Contactado pelo Observador, José Alves da Silva confirmou o valor que deu ao bem intangível da Yupido e que a tal plataforma digital inovadora “era uma coisa do outro mundo”, pedindo para ser contactado mais tarde.

José Alves da Silva é consultor da sociedade de advogados Rogério Fernandes Ferreira & Associados, tem mais de 50 anos de carreira, reconhecido pelos seus pares como um dos profissionais mais respeitados da área. Foi também reconhecido como “Senador da Fiscalidade” pelo Instituto de Direito Económico Financeiro e Fiscal e pela Revista de Finanças Públicas e Direito Fiscal, numa sessão onde foi orador o então ministro da Saúde Paulo Macedo. Foi presidente da Sociedade Portuguesa de Contabilidade e do Conselho Técnico da Câmara dos Técnicos de Contas.

Para este aumento de capital, apurou o Observador, Cláudia Alves, uma das sócias administradoras, entrou com 19,9 mil milhões de euros nos tais bens em espécie, Torcato Jorge participou com 8,3 mil milhões de euros igualmente em espécie e Filipe Besugo 275,8 milhões de euros em bens intangíveis.

A Yupido assume-se como uma empresa de serviços de “consultoria para os negócios e gestão, bem como, todas as atividades que garantam a concretização dos fins estabelecidos. Consultoria tecnológica e desenvolvimento de serviços de informação, bem como gestão e tratamento de informação. Fornecimento de infraestruturas para domiciliação, serviços de processamento de dados e atividades relacionadas. Atividades de processamento de dados, domiciliação de informação e atividades que asseguram o bom desenvolvimento das anteriores. Inclui também as atividades especializadas de domiciliação, tais como: domiciliação de páginas Web (Web hosting), serviços de streaming ou domiciliação de aplicações, serviços de fornecimento de aplicações, disponibilização de tempo de mainframe”. Ou seja, é uma espécie de faz tudo da era digital.

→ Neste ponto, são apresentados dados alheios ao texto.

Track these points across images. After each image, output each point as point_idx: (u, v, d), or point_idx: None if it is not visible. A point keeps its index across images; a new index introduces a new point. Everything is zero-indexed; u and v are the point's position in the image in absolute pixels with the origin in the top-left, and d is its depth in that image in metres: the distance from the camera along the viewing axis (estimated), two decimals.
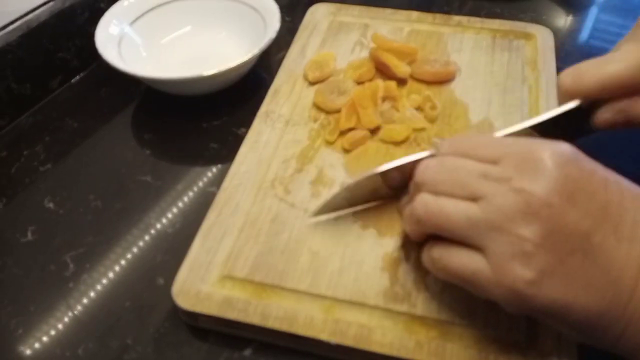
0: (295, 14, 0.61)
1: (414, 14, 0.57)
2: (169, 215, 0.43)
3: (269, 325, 0.33)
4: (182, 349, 0.35)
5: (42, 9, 0.51)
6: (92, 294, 0.38)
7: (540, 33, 0.54)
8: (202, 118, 0.50)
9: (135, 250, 0.41)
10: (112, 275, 0.39)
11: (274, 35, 0.49)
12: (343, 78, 0.49)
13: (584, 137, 0.37)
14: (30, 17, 0.50)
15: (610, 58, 0.34)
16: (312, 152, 0.44)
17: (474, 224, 0.28)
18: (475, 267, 0.29)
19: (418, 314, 0.34)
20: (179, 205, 0.44)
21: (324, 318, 0.34)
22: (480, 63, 0.51)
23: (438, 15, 0.57)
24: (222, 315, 0.34)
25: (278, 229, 0.38)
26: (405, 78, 0.49)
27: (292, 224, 0.39)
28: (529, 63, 0.51)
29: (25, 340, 0.36)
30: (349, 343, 0.33)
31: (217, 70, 0.46)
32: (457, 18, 0.56)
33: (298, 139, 0.45)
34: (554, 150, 0.28)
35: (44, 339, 0.36)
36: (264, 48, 0.48)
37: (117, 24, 0.53)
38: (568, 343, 0.32)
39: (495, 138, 0.32)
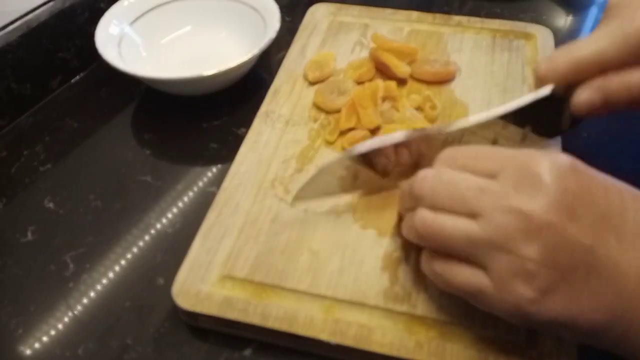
0: (295, 14, 0.61)
1: (414, 14, 0.57)
2: (169, 215, 0.43)
3: (269, 325, 0.33)
4: (182, 349, 0.35)
5: (42, 9, 0.51)
6: (92, 294, 0.38)
7: (540, 33, 0.54)
8: (202, 118, 0.50)
9: (135, 250, 0.41)
10: (112, 275, 0.39)
11: (274, 35, 0.49)
12: (343, 78, 0.49)
13: (571, 129, 0.37)
14: (30, 17, 0.50)
15: (582, 41, 0.34)
16: (312, 152, 0.44)
17: (474, 243, 0.28)
18: (478, 284, 0.28)
19: (418, 314, 0.34)
20: (179, 205, 0.44)
21: (324, 318, 0.34)
22: (480, 63, 0.51)
23: (438, 15, 0.57)
24: (222, 315, 0.34)
25: (278, 229, 0.38)
26: (405, 78, 0.49)
27: (292, 224, 0.39)
28: (529, 63, 0.51)
29: (25, 340, 0.36)
30: (349, 343, 0.33)
31: (217, 70, 0.46)
32: (457, 18, 0.56)
33: (298, 139, 0.45)
34: (552, 163, 0.28)
35: (44, 339, 0.36)
36: (264, 48, 0.48)
37: (117, 24, 0.53)
38: (568, 343, 0.32)
39: (493, 149, 0.31)
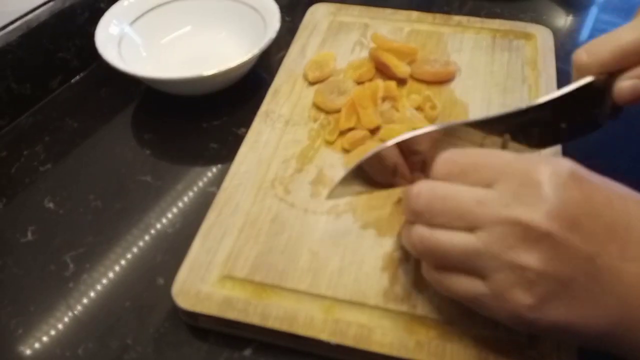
0: (295, 14, 0.61)
1: (414, 14, 0.57)
2: (169, 215, 0.43)
3: (269, 325, 0.33)
4: (182, 349, 0.35)
5: (42, 9, 0.51)
6: (92, 294, 0.38)
7: (540, 33, 0.54)
8: (202, 118, 0.50)
9: (135, 250, 0.41)
10: (112, 275, 0.39)
11: (274, 35, 0.49)
12: (343, 78, 0.49)
13: (610, 120, 0.36)
14: (30, 17, 0.50)
15: (623, 28, 0.33)
16: (312, 152, 0.44)
17: (473, 256, 0.28)
18: (478, 292, 0.28)
19: (418, 314, 0.34)
20: (179, 205, 0.44)
21: (324, 318, 0.34)
22: (480, 63, 0.51)
23: (438, 15, 0.57)
24: (222, 315, 0.34)
25: (278, 229, 0.38)
26: (405, 78, 0.49)
27: (292, 224, 0.39)
28: (529, 63, 0.51)
29: (25, 340, 0.36)
30: (349, 343, 0.33)
31: (217, 70, 0.46)
32: (457, 18, 0.56)
33: (298, 139, 0.45)
34: (553, 172, 0.27)
35: (44, 339, 0.36)
36: (264, 48, 0.48)
37: (117, 24, 0.53)
38: (568, 344, 0.32)
39: (491, 154, 0.30)
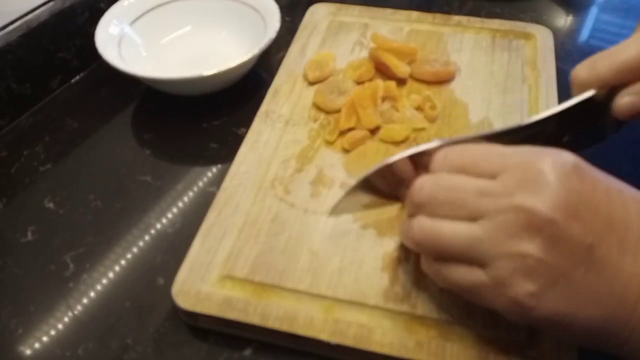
0: (295, 14, 0.61)
1: (414, 14, 0.57)
2: (169, 215, 0.43)
3: (269, 326, 0.33)
4: (182, 349, 0.35)
5: (42, 9, 0.51)
6: (92, 294, 0.38)
7: (540, 33, 0.54)
8: (202, 118, 0.50)
9: (135, 250, 0.41)
10: (112, 275, 0.39)
11: (274, 35, 0.49)
12: (343, 78, 0.49)
13: (612, 135, 0.36)
14: (30, 17, 0.50)
15: (623, 44, 0.33)
16: (311, 152, 0.44)
17: (475, 245, 0.28)
18: (476, 280, 0.28)
19: (418, 314, 0.34)
20: (179, 205, 0.44)
21: (324, 318, 0.34)
22: (480, 63, 0.51)
23: (438, 15, 0.57)
24: (222, 315, 0.34)
25: (278, 229, 0.38)
26: (405, 78, 0.49)
27: (292, 224, 0.39)
28: (529, 63, 0.51)
29: (25, 340, 0.36)
30: (349, 343, 0.33)
31: (217, 70, 0.46)
32: (456, 18, 0.56)
33: (298, 139, 0.45)
34: (555, 162, 0.27)
35: (44, 339, 0.36)
36: (264, 48, 0.48)
37: (117, 24, 0.53)
38: (568, 343, 0.32)
39: (492, 148, 0.30)
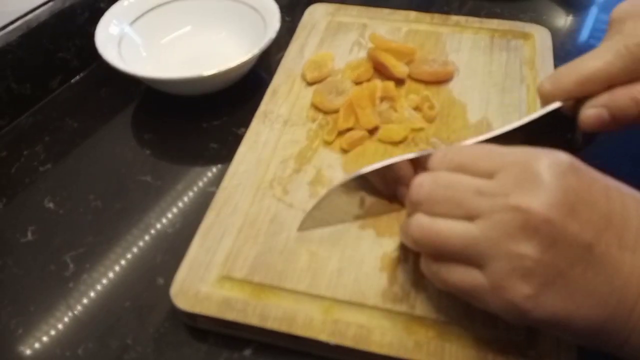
0: (295, 14, 0.61)
1: (412, 14, 0.57)
2: (169, 215, 0.43)
3: (268, 326, 0.33)
4: (181, 349, 0.35)
5: (42, 9, 0.51)
6: (92, 294, 0.38)
7: (539, 33, 0.54)
8: (202, 118, 0.50)
9: (135, 250, 0.41)
10: (112, 275, 0.39)
11: (274, 35, 0.49)
12: (341, 78, 0.50)
13: (585, 147, 0.36)
14: (30, 17, 0.50)
15: (587, 56, 0.34)
16: (310, 152, 0.44)
17: (472, 245, 0.28)
18: (474, 282, 0.28)
19: (417, 314, 0.34)
20: (179, 205, 0.44)
21: (323, 318, 0.34)
22: (479, 63, 0.51)
23: (436, 15, 0.57)
24: (221, 316, 0.34)
25: (277, 230, 0.39)
26: (404, 78, 0.49)
27: (290, 225, 0.39)
28: (527, 63, 0.51)
29: (25, 340, 0.36)
30: (348, 343, 0.33)
31: (217, 70, 0.46)
32: (455, 18, 0.56)
33: (296, 139, 0.45)
34: (552, 161, 0.27)
35: (44, 339, 0.36)
36: (264, 48, 0.48)
37: (117, 24, 0.53)
38: (567, 343, 0.32)
39: (490, 148, 0.31)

A isto, junta a “prestação de serviços de contabilidade e auditoria e todas as atividades associadas, bem como, consultoria fiscal. Consultoria de design, que envolve várias áreas de intervenção, quer no domínio da criação de projetos específicos, quer de consultoria”.

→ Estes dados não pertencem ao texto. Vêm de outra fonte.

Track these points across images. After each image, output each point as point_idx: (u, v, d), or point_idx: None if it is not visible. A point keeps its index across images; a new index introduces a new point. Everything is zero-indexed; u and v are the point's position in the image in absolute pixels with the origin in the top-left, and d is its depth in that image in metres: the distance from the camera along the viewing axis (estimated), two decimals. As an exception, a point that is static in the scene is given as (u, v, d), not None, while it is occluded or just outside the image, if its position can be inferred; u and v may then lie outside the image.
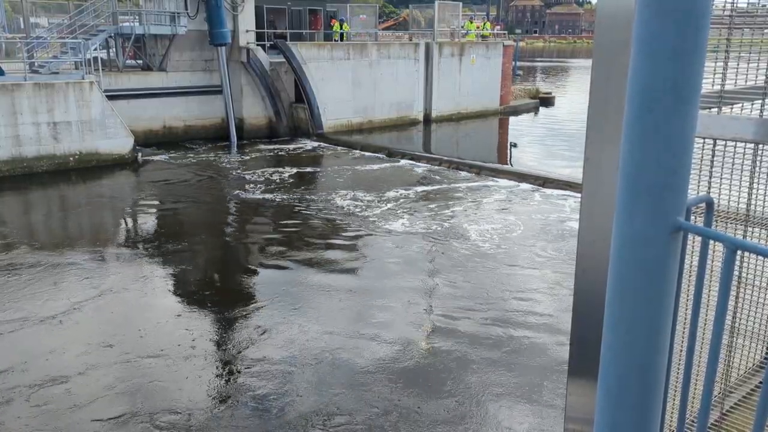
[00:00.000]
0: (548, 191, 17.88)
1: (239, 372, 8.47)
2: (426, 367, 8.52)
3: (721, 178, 2.98)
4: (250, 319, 10.03)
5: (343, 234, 14.45)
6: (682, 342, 2.40)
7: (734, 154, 2.95)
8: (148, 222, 16.00)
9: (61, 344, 9.08)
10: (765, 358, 3.54)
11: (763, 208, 3.18)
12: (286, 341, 9.20)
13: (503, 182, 19.05)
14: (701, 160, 2.90)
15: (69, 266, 12.21)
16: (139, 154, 21.97)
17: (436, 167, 21.27)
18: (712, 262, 2.54)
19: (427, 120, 30.78)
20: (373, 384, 8.09)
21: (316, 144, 25.78)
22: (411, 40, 32.94)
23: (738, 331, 3.39)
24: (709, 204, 1.33)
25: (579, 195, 3.03)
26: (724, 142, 2.88)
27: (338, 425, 7.26)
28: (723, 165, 2.95)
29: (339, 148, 24.96)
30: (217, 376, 8.32)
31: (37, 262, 12.35)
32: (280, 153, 24.25)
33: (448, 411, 7.53)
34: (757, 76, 2.92)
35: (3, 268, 12.02)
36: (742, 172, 3.01)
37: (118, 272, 12.02)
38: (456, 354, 8.83)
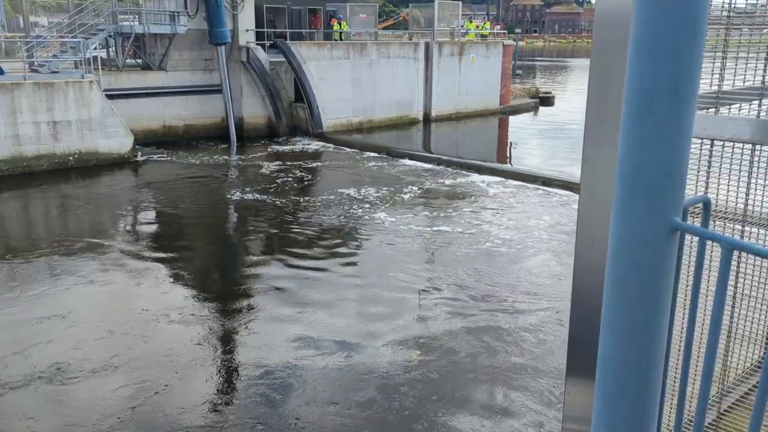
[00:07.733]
0: (548, 190, 17.89)
1: (242, 366, 8.48)
2: (428, 365, 8.54)
3: (719, 179, 2.98)
4: (250, 316, 10.03)
5: (344, 233, 14.45)
6: (680, 341, 2.40)
7: (732, 155, 2.96)
8: (147, 221, 15.99)
9: (61, 343, 9.07)
10: (763, 358, 3.55)
11: (761, 208, 3.18)
12: (289, 339, 9.20)
13: (503, 181, 19.05)
14: (699, 161, 2.91)
15: (68, 265, 12.20)
16: (139, 154, 21.97)
17: (436, 167, 21.26)
18: (710, 261, 2.54)
19: (427, 119, 30.76)
20: (373, 379, 8.10)
21: (315, 143, 25.76)
22: (411, 39, 32.91)
23: (736, 330, 3.40)
24: (707, 204, 1.33)
25: (578, 194, 3.03)
26: (721, 143, 2.88)
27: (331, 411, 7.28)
28: (720, 165, 2.96)
29: (339, 147, 24.93)
30: (221, 372, 8.33)
31: (36, 261, 12.34)
32: (279, 152, 24.22)
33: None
34: (755, 77, 2.93)
35: (2, 268, 12.02)
36: (739, 172, 3.01)
37: (118, 271, 12.01)
38: (457, 342, 8.85)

O presidente do Conselho de Administração é Torcato Jorge e a vice-presidente é Cláudia Alves, mas na estrutura que a empresa apresenta no site o presidente executivo é Hugo Martins. Pedro Malafaia é o responsável pelo desenvolvimento tecnológico, Torcato Jorge pelo Marketing, Cláudia Alves pela parte financeira, Filipe Besugo pelas vendas e há, ainda mais quatro membros com cargos de chefia. A lista de pessoas ligadas à empresa termina aqui.